BRIEF: Restate verbatim the span of lines below between the line with "group (IMDG) | : | Not applicable |" and the line with "EUH-phrases | | |", including those two lines, and only that span.

Transcribed page contents:
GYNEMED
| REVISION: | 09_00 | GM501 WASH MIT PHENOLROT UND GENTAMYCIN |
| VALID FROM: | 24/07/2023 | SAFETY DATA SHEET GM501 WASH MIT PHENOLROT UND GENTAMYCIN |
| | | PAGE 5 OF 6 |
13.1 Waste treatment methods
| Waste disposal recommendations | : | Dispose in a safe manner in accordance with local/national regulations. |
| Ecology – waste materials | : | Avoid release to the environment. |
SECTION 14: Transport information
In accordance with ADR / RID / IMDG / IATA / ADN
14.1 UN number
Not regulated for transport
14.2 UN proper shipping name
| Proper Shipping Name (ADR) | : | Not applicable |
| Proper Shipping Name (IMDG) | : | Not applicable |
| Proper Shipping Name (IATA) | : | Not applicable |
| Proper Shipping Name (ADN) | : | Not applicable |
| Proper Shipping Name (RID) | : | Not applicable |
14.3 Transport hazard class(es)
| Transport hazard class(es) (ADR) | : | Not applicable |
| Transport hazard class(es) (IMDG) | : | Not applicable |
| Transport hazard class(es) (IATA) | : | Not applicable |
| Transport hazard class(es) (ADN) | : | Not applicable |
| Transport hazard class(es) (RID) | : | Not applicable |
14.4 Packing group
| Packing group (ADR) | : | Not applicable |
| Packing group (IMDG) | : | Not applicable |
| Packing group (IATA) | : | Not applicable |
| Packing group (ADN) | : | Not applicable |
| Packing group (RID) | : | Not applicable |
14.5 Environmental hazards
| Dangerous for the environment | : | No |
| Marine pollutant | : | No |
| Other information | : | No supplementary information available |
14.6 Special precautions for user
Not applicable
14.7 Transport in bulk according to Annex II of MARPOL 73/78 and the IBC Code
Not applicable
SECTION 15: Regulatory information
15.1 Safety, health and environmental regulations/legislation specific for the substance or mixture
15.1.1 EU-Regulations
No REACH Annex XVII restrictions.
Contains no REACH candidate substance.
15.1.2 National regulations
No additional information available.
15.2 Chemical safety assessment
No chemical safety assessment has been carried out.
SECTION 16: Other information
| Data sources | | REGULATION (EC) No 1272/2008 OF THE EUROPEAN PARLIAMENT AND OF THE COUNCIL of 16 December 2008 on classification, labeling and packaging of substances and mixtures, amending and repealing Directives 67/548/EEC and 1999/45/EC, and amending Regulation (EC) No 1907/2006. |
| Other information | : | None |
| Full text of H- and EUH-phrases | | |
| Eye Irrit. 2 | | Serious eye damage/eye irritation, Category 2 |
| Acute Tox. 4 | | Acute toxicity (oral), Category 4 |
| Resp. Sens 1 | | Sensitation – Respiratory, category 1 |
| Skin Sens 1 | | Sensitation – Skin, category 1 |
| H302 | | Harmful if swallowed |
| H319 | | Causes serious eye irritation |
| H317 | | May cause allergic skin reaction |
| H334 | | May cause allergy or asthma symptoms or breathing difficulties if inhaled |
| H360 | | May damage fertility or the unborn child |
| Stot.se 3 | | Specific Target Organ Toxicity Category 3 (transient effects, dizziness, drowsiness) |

---

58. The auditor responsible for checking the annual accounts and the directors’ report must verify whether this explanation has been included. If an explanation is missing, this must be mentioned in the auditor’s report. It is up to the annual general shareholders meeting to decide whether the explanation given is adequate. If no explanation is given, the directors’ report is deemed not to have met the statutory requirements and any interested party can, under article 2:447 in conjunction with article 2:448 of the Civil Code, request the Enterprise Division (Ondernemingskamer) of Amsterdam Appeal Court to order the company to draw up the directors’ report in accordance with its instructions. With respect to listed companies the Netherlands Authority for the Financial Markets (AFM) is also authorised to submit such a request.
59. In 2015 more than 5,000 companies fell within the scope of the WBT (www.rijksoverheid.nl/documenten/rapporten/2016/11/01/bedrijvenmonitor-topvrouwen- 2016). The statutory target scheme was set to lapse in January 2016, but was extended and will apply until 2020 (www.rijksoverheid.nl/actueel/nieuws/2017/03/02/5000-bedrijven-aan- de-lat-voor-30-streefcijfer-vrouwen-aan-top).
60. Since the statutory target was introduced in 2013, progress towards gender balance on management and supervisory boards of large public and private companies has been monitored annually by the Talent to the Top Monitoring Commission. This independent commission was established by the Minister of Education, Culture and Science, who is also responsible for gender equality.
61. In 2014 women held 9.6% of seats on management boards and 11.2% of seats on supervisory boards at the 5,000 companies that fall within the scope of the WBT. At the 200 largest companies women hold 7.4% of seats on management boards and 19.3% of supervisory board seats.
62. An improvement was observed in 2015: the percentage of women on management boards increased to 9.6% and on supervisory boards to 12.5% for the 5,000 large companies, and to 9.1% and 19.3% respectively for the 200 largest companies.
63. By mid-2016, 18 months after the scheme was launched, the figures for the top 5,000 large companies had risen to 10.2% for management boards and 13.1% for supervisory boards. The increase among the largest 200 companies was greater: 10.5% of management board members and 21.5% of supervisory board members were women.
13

TASK OUTPUT:
| Packing group (IMDG) | : | Not applicable |
| Packing group (IATA) | : | Not applicable |
| Packing group (ADN) | : | Not applicable |
| Packing group (RID) | : | Not applicable |
14.5 Environmental hazards
| Dangerous for the environment | : | No |
| Marine pollutant | : | No |
| Other information | : | No supplementary information available |
14.6 Special precautions for user
Not applicable
14.7 Transport in bulk according to Annex II of MARPOL 73/78 and the IBC Code
Not applicable
SECTION 15: Regulatory information
15.1 Safety, health and environmental regulations/legislation specific for the substance or mixture
15.1.1 EU-Regulations
No REACH Annex XVII restrictions.
Contains no REACH candidate substance.
15.1.2 National regulations
No additional information available.
15.2 Chemical safety assessment
No chemical safety assessment has been carried out.
SECTION 16: Other information
| Data sources | | REGULATION (EC) No 1272/2008 OF THE EUROPEAN PARLIAMENT AND OF THE COUNCIL of 16 December 2008 on classification, labeling and packaging of substances and mixtures, amending and repealing Directives 67/548/EEC and 1999/45/EC, and amending Regulation (EC) No 1907/2006. |
| Other information | : | None |
| Full text of H- and EUH-phrases | | |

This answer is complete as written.